En attendant la CAN des garçons, le Mondial des filles, la levée du huis clos et… les élections de la fédération, on maintient l’espoir d’un retour à la normale.


En pleine période de disette et d’incertitudes, cloué au pilori, le handball tunisien a prouvé à ceux qui l’ont enterré vivant qu’il a la peau dure, qu’il peut attraper n’importe quel virus, n’importe quelle maladie sans que ses jours soient comptés. Il n’y a pas mieux que cette fraîche illustration : il fut le premier sport collectif à avoir repris récemment les compétitions nationales des deux sexes. Aux yeux de ceux qui n’y croyaient plus, le retour à la normale relevait tout simplement de l’utopie, sauf que, quelque part, on ne  fredonnait pas le même air, en s’armant de patience et de sagesse, en se cramponnant à l’espoir, alors fugace, de revenir au parquet du jeu. C’est maintenant chose faite. En ce sens que si les mâles ont déjà expédié, en l’espace de… quatre jours, deux journées du play-off, les femelles, elles aussi pressées, ont, à leur tour, bouffé du hand, en liquidant, le dernier week- end, la finale du championnat et celle de la Coupe de la Ligue.

Retour des sélections

Dans la foulée, la joie des retrouvailles handballistiques s’est emparée des équipes nationales après de longs mois de sommeil. C’est ainsi que la sélection masculine senior, qui avait disparu de la circulation, a repris, lundi, le chemin des entraînements en prévision de la prochaine CAN (Maroc, 3-13 janvier 2022),tout comme son homologue féminine des seniors qui, après un premier rassemblement à Hammamet, s’est envolée, avant-hier, pour la France pour un stage entrecoupé de tests amicaux, et ce, dans le cadre de la préparation du  Mondial (Espagne, 13-28 décembre 2021). Le tout en attendant la reprise, prévue à la fin du mois en cours, des compétitions des jeunes et des divisions inférieures.

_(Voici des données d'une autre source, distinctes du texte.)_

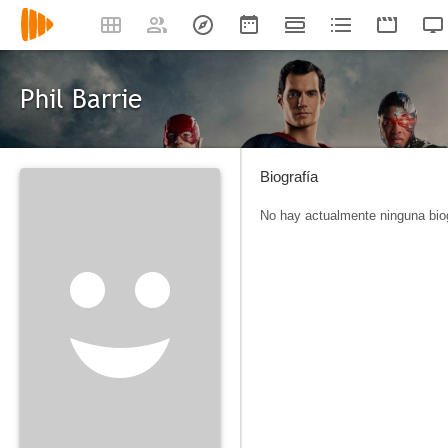
Phil Barrie
Biografía
No hay actualmente ninguna biog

En somme, le décor se replante un peu partout dans nos salles où sévissent encore les restrictions de… l’implacable protocole sanitaire dictées par une pandémie désormais essoufflée et presque battue. D’où ce beau, très beau souhait :  la levée du huis clos pour que le public, si longtemps frustré, remplisse, de nouveau, les gradins. 

Entre-temps, persiste l’autre énigme, à savoir les élections de la fédération. Une énigme si têtue que nul ne sait quand et où le scrutin se déroulera. C’est que l’IHF (Fédération internationale de handball) ne s’est pas encore prononcée, depuis qu’elle fut sollicitée, il y a plus d’un mois, par la plainte d’un candidat ayant interjeté appel contre le rejet, par la commission indépendante des élections, du dossier de sa liste.